Андреа встала, она чувствовала себя почти пристыженной. Филипп усадил ее в кресло.
Тут больная покраснела и со страдальческой гримасой откинулась на спинку кресла; руки ее судорожно вцепились в подлокотники, и из ее посиневших губ вырвался первый жалобный крик.
— Горе, сотрясение, гнев ускорили приближение родов, — сказал доктор. — Ступайте к себе в комнату, господин де Таверне, и… мужайтесь.
Филипп, сердце у которого надрывалось, подбежал к Андреа; она все слышала, она трепетала и, несмотря на боль, привстав в кресле, обеими руками обвила шею брата.
Она крепко обняла его, прижалась губами к холодной щеке молодого человека и тихонько сказала ему:
— Прощайте! Прощайте! Прощайте!
— Доктор! Доктор! — в отчаянии вскричал Филипп. — Вы слышите?

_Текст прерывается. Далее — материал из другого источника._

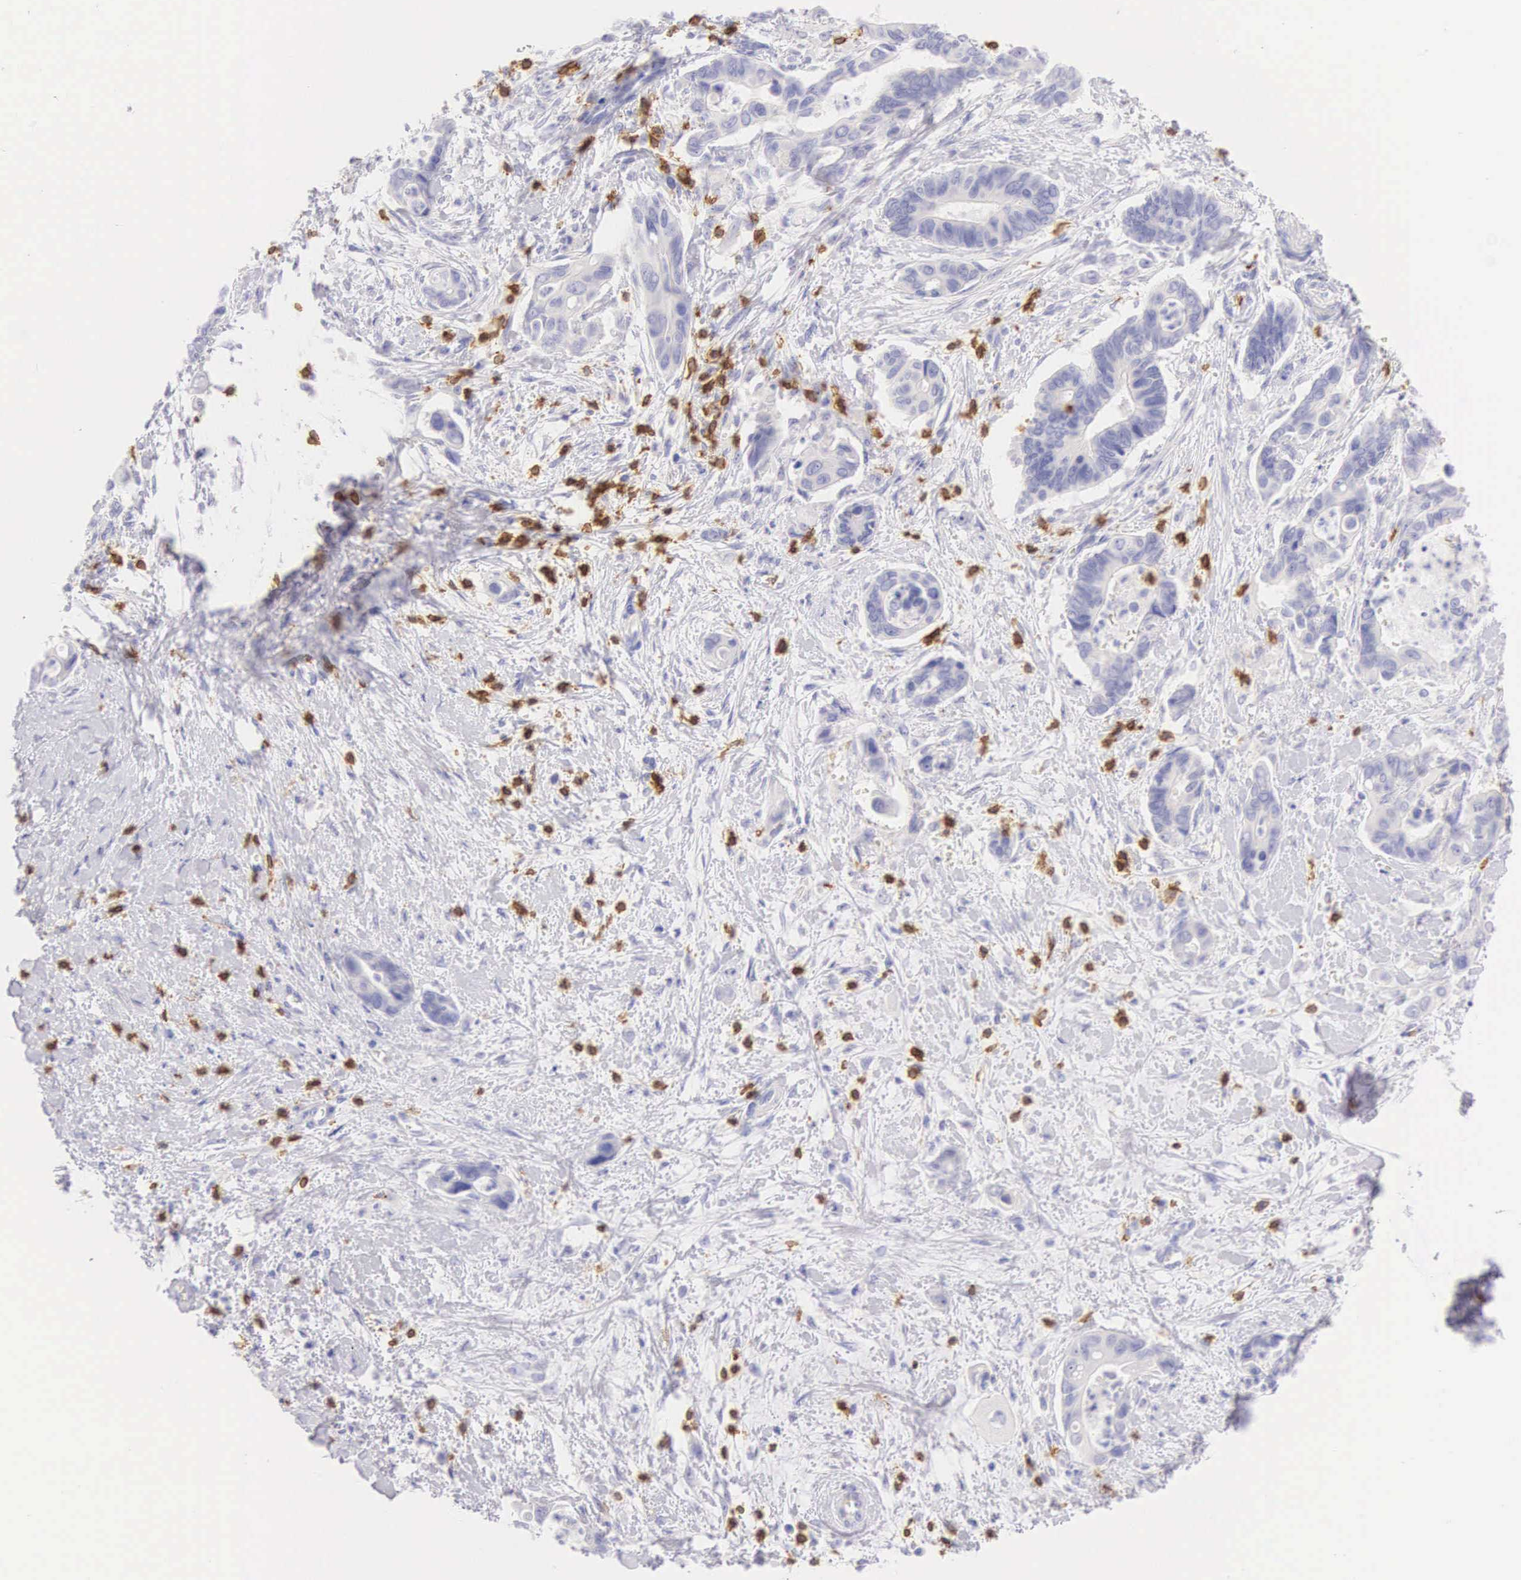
{"staining": {"intensity": "negative", "quantity": "none", "location": "none"}, "tissue": "pancreatic cancer", "cell_type": "Tumor cells", "image_type": "cancer", "snomed": [{"axis": "morphology", "description": "Adenocarcinoma, NOS"}, {"axis": "topography", "description": "Pancreas"}], "caption": "Pancreatic cancer stained for a protein using immunohistochemistry (IHC) reveals no staining tumor cells.", "gene": "CD3E", "patient": {"sex": "female", "age": 70}}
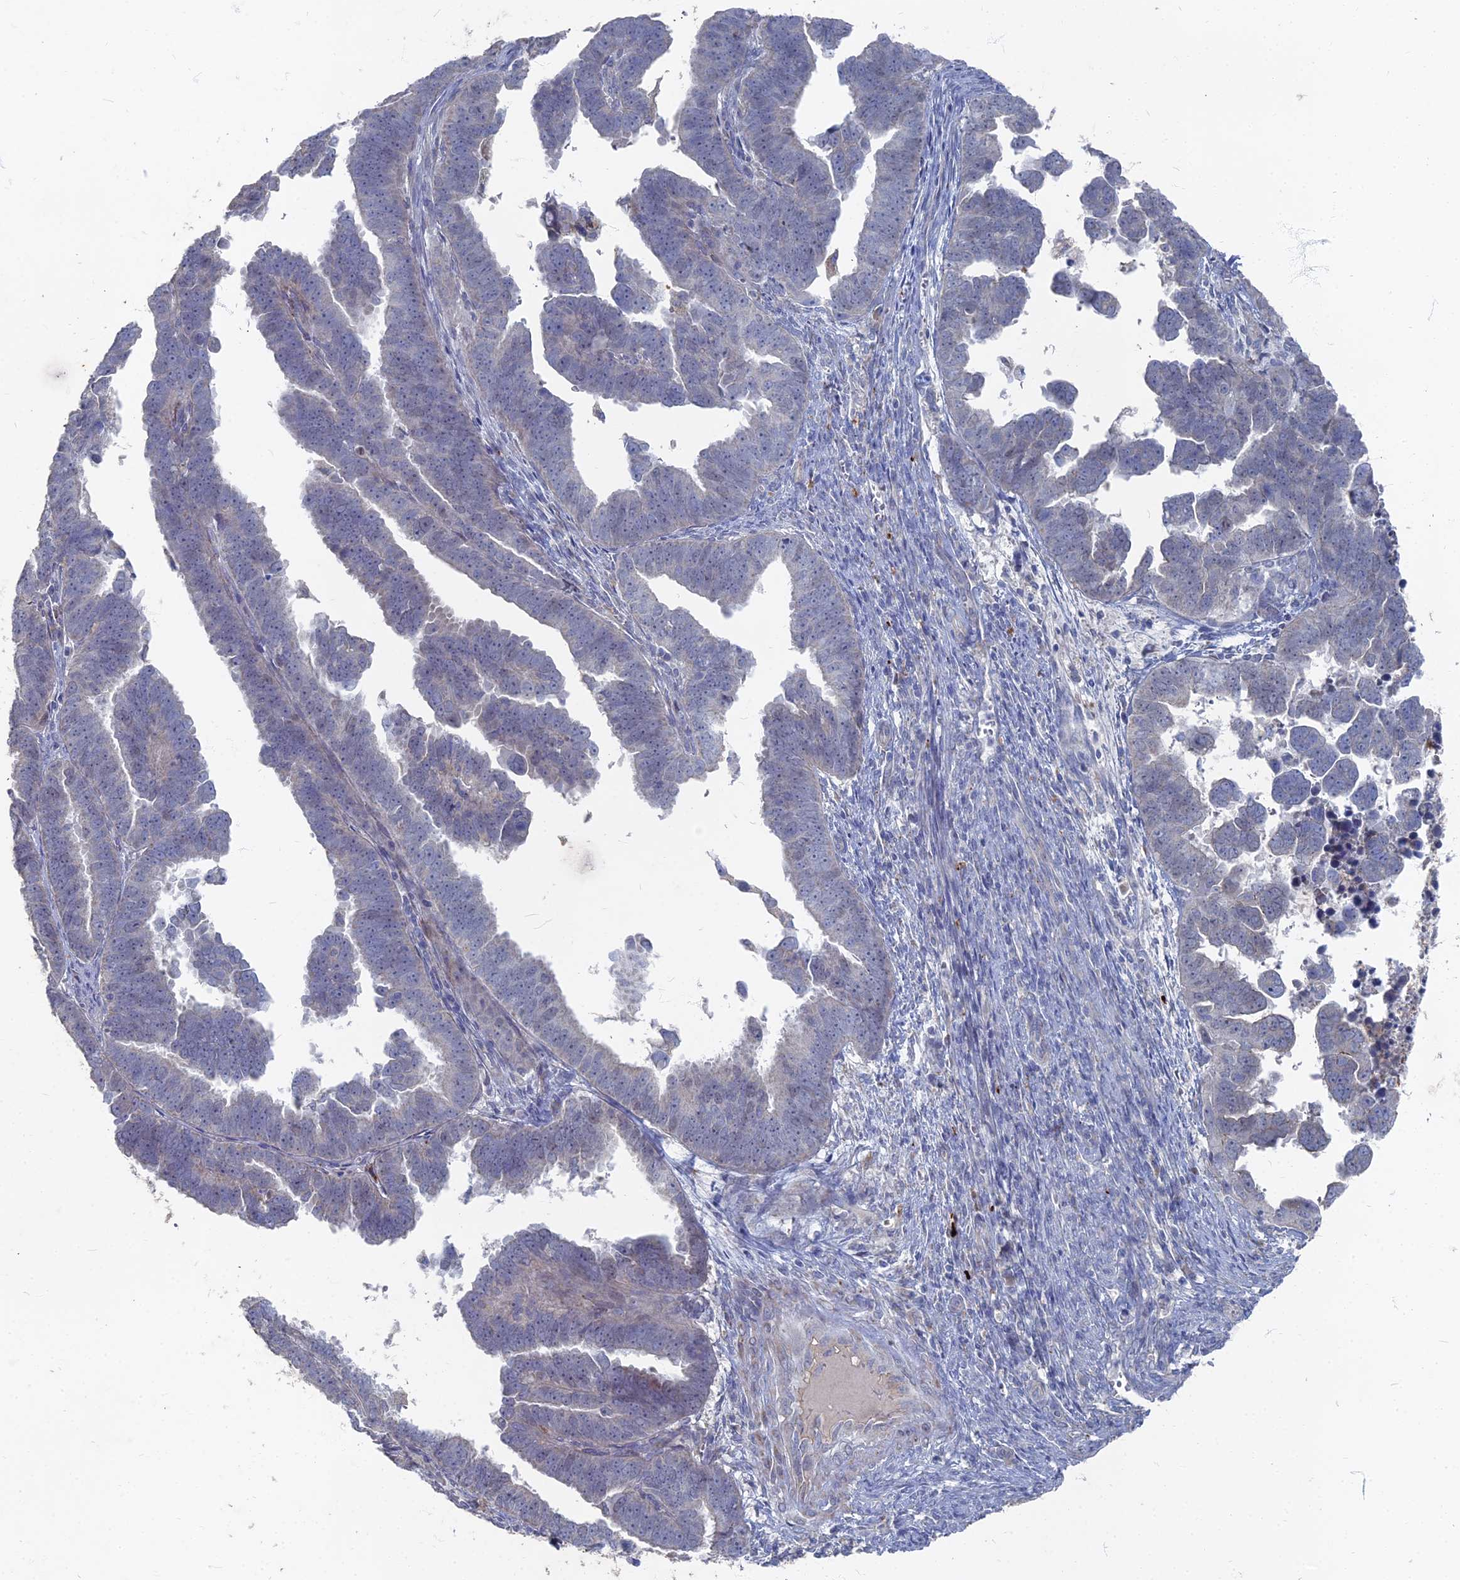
{"staining": {"intensity": "negative", "quantity": "none", "location": "none"}, "tissue": "endometrial cancer", "cell_type": "Tumor cells", "image_type": "cancer", "snomed": [{"axis": "morphology", "description": "Adenocarcinoma, NOS"}, {"axis": "topography", "description": "Endometrium"}], "caption": "Immunohistochemical staining of human adenocarcinoma (endometrial) exhibits no significant expression in tumor cells. (DAB immunohistochemistry visualized using brightfield microscopy, high magnification).", "gene": "TMEM128", "patient": {"sex": "female", "age": 75}}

Луи мягко, но непреклонно разлучил несчастных брата и сестру, вновь усадил Андреа в кресло, проводил Филиппа к нему в комнату и закрыл на засов дверь спальни Андреа; затем он задернул шторы, затворил остальные двери; словом, оградил от внешнего мира комнату роженицы, где должно было свершиться таинство, в коем участвуют только врач и женщина, а свидетель этому лишь Бог.
В три часа ночи доктор отворил дверь, из-за которой слышались рыдания и мольбы Филиппа.

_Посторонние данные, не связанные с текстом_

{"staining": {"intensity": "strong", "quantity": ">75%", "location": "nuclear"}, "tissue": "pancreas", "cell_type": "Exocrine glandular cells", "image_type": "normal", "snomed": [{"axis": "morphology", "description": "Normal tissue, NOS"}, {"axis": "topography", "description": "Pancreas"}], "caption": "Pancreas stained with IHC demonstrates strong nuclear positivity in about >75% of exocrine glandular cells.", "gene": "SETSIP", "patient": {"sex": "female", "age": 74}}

— Ваша сестра родила сына, — сказал доктор.
Филипп умоляюще протянул к нему руки.
— Не входите, — остановил его врач, — она спит.
— Спит… Ох, доктор, это правда? Она в самом деле спит?
— В ином случае я сказал бы вам: «Ваша сестра родила сына, но этот сын стоил ей жизни». Впрочем, убедитесь сами.